[REQUIRED WORK] Each line of the listing below that includes "void" must be copied.

[EXTRACTED DATA]
..............................

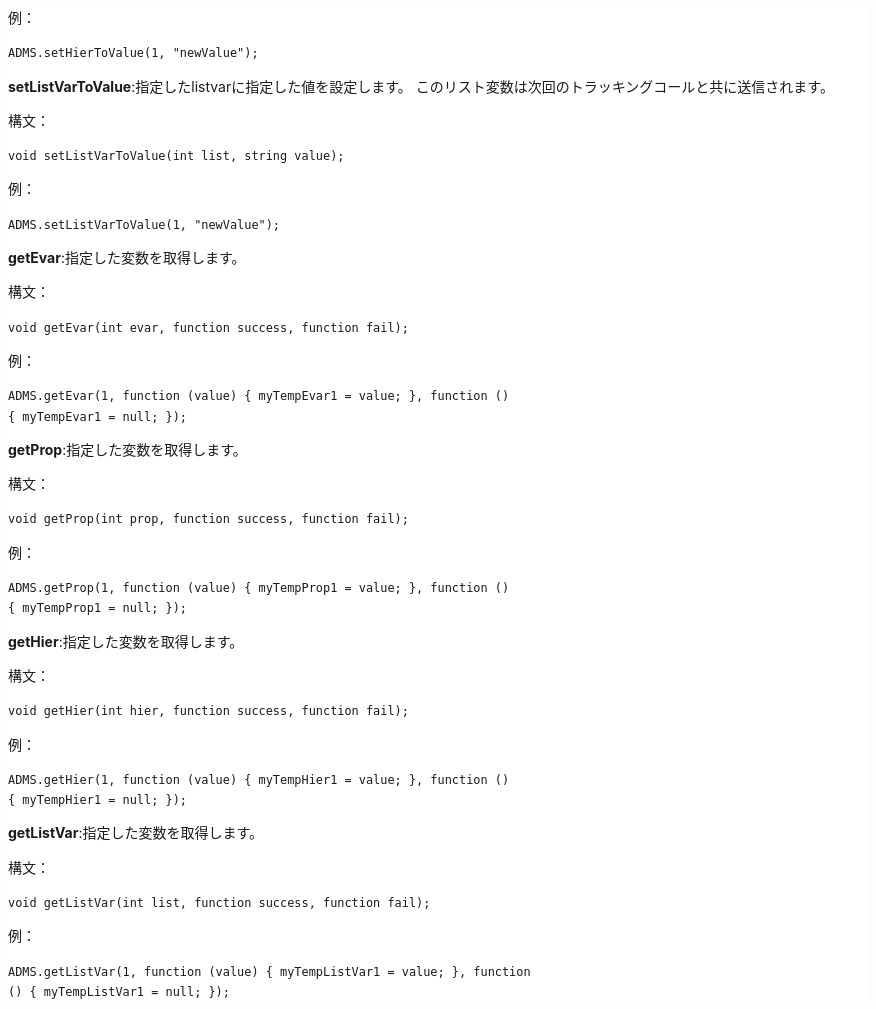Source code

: 例：

`ADMS.setHierToValue(1, "newValue");`

**setListVarToValue**:指定したlistvarに指定した値を設定します。 このリスト変数は次回のトラッキングコールと共に送信されます。

構文：

`void setListVarToValue(int list, string value);`

例：

`ADMS.setListVarToValue(1, "newValue");`

**getEvar**:指定した変数を取得します。

構文：

`void getEvar(int evar, function success, function fail);`

例：

```
ADMS.getEvar(1, function (value) { myTempEvar1 = value; }, function ()
{ myTempEvar1 = null; });
```

**getProp**:指定した変数を取得します。

構文：

`void getProp(int prop, function success, function fail);`

例：

```
ADMS.getProp(1, function (value) { myTempProp1 = value; }, function ()
{ myTempProp1 = null; });
```

**getHier**:指定した変数を取得します。

構文：

`void getHier(int hier, function success, function fail);`

例：

```
ADMS.getHier(1, function (value) { myTempHier1 = value; }, function ()
{ myTempHier1 = null; });
```

**getListVar**:指定した変数を取得します。

構文：

`void getListVar(int list, function success, function fail);`

例：

```
ADMS.getListVar(1, function (value) { myTempListVar1 = value; }, function
() { myTempListVar1 = null; });
```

..............................

[SOLUTION TO THIS PROBLEM]
`void setListVarToValue(int list, string value);`
`void getEvar(int evar, function success, function fail);`
`void getProp(int prop, function success, function fail);`
`void getHier(int hier, function success, function fail);`
`void getListVar(int list, function success, function fail);`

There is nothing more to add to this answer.